To me, the argument about the value of a liberal arts college seems a bit silly. After all, a huge percentage – if not the majority – of the members of my Williams class majored in physics, biology, chemistry, math, psychology, computer science, or economics – all very practical things that translate directly to various industries and enterprises. A liberal arts college is a tremendous place to study those disciplines: science is a collaborative and inquisitive endeavor, and learning to work with an expert to thoroughly understand scientific principles gave me a much better experience than I think I would have received in the back of a hundreds-seat auditorium getting lectured by a TA.

But Williams did more than give me an incredibly solid grounding in physics, which I could then take towards a doctorate and career in spacecraft engineering. While I studied physics, in very demanding and rigorous classes, I also studied linguistics. And studio art. And history. And even political science. All these things did more than make me a “more well-rounded person.” Study of these subjects gave me exposure to ideas, concepts, and frameworks to help me put all sorts of things in context. So now, when I hear political candidates talk about America’s founders, or invading Iran, or health policy, I have a relevant understanding to evaluate their statements against. When I read about the economy, I have a basic understanding of the principles that govern the situation we face. When I read a good book, or see an engaging film, or view a piece of artwork, I can appreciate the efforts the artists put into those things and understand how they have the effects they do on me. In short: I have gained more than a narrow, vocational perspective on the world – I can approach many subjects from many angles. This is not merely a good thing for its own sake, but it also helps me in my chosen vocation. I’ve used my rudimentary skills as an artist and my experience with writing (Williams grads know what I’m talking about!) quite frequently as an engineer. If this also means that I have a few still lives and unfinished manuscripts in my apartment, well, that’s just icing on the cake.

For the same reasons that I appreciate having a liberal arts background in my academic training, I also appreciate that we have “pure” liberal arts majors in our society. We need historians, writers, artists, filmmakers, and musicians in our society. We need them to remember, curate, create, and teach their liberal arts so that we can keep churning out well-rounded, multi-talented workers instead of narrowly focused drones.

2 thoughts on “What’s the Value of Liberal Arts?”

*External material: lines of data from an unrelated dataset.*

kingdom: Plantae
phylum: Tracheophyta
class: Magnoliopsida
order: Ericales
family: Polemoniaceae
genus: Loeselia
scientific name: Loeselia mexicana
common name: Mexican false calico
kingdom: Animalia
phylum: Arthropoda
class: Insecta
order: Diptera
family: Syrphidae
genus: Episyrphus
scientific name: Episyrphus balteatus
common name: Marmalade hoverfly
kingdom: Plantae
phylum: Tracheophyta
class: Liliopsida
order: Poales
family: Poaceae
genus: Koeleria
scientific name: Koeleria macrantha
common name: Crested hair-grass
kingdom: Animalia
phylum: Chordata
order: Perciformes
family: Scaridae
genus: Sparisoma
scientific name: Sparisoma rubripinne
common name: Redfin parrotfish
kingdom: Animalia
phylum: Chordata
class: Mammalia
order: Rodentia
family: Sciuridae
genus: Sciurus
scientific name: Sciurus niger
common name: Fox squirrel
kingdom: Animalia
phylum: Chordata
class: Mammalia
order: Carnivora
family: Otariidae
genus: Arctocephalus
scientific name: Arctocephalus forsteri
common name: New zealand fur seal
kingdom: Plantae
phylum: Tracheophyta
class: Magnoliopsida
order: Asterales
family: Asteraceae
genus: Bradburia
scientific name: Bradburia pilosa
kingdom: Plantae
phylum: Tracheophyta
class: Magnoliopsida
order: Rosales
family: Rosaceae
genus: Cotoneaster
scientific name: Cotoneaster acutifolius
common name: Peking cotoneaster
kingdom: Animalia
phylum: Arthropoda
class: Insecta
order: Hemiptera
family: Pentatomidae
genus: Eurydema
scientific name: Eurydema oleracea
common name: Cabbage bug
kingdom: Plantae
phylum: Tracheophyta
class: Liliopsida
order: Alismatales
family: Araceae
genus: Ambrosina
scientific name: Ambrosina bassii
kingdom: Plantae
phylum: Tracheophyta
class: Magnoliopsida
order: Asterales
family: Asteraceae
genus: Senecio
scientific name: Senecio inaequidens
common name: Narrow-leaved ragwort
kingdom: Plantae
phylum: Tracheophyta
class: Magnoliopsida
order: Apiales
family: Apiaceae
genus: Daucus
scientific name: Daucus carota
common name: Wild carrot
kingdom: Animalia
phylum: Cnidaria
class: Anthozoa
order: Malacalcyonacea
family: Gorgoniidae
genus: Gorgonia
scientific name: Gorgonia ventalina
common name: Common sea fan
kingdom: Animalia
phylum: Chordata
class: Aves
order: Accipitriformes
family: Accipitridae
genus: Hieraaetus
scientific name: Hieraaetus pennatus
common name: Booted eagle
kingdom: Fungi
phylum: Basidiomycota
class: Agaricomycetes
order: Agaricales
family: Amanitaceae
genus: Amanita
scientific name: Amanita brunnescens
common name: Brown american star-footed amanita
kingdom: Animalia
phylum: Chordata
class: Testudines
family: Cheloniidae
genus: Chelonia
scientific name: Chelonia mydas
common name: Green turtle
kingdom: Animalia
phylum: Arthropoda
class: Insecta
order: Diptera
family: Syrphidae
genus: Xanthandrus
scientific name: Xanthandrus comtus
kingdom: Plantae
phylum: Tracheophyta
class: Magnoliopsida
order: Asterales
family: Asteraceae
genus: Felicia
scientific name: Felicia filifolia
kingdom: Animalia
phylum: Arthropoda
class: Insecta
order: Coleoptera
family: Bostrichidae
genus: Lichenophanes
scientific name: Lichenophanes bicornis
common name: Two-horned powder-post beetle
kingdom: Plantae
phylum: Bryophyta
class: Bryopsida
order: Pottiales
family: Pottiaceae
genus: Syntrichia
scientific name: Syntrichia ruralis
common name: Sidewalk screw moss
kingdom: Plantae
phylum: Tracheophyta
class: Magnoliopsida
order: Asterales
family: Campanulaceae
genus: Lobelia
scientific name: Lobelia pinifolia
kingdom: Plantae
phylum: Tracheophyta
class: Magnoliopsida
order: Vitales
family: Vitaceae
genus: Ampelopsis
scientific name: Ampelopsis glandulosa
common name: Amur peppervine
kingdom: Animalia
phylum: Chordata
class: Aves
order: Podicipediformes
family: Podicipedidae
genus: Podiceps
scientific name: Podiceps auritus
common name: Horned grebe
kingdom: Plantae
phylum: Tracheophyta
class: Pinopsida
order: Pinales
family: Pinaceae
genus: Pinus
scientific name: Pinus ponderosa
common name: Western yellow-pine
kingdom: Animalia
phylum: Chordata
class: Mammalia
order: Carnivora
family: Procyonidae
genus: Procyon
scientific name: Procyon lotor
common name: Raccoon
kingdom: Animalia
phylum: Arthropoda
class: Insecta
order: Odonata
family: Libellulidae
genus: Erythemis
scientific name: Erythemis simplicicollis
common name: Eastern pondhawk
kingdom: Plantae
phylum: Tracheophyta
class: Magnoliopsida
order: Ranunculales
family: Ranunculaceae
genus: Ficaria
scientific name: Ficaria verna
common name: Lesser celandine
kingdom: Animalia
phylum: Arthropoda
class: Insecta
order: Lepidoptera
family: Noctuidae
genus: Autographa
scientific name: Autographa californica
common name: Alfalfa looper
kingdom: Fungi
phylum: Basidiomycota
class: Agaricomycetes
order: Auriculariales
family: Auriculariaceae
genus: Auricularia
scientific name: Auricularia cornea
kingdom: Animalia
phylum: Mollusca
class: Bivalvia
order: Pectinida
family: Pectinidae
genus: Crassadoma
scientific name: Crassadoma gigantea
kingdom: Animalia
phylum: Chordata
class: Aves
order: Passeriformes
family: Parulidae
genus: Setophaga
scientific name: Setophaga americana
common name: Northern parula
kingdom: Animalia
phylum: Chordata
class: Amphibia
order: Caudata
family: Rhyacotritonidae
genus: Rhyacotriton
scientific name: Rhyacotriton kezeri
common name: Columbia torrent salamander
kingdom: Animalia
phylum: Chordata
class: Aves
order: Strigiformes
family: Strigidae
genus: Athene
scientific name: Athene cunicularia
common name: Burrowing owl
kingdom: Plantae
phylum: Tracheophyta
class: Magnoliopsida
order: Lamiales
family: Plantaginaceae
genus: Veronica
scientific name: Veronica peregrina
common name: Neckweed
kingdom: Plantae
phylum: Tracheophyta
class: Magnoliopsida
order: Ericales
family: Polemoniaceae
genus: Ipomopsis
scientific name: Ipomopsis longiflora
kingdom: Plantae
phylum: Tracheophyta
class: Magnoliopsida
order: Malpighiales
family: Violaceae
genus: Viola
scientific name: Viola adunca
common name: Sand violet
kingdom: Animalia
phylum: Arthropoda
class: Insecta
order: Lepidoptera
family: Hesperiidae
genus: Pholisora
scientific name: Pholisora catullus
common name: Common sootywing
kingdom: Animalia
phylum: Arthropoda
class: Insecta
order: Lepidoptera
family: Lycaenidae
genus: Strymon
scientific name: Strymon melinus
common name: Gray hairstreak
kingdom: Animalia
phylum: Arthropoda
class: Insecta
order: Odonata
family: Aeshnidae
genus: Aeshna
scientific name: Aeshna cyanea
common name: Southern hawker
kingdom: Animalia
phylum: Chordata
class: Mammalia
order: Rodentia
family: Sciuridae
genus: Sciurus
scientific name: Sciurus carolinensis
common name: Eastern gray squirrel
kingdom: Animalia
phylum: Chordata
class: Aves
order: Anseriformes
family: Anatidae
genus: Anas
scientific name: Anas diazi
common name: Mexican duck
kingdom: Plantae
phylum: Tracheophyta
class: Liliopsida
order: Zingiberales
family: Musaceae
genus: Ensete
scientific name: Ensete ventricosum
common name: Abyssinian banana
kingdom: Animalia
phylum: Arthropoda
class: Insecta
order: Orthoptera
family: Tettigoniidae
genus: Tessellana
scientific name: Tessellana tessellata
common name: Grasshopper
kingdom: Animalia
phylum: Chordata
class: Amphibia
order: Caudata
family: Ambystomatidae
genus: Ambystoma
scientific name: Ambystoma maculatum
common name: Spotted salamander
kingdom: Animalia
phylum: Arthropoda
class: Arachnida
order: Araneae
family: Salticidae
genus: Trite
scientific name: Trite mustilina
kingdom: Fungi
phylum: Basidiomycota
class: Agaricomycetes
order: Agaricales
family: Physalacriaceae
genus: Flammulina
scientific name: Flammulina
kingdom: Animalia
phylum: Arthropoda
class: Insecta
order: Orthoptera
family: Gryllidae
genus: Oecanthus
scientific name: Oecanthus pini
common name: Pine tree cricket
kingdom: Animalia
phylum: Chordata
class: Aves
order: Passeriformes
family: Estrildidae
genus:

  1. It’s a complicated argument because I want to say what you’ve said above: that studying history, racism, the US after 9/11, plants, chemistry, and so on gives us a strong basis as workers, as citizens, in a way that is “objectively” useful. But that seems to cheapen the other argument – that experiencing the liberal arts is, in itself, the good – the endpoint.

    That we might have a collegiate experience that embraces the earth, sky, and the vast ranges of humanity between.

  2. Sure, Will. I agree that study of and contribution to art, literature, history, and other such subjects is worthwhile for its own sake. I wanted to contend the point that a liberal arts education has little practical value but pointing out that the liberal-arts aspects of my own background have been quite valuable in my technical and professional careers – and that I see the liberal-arts college approach as therefore more valuable than a purely technical or vocational one.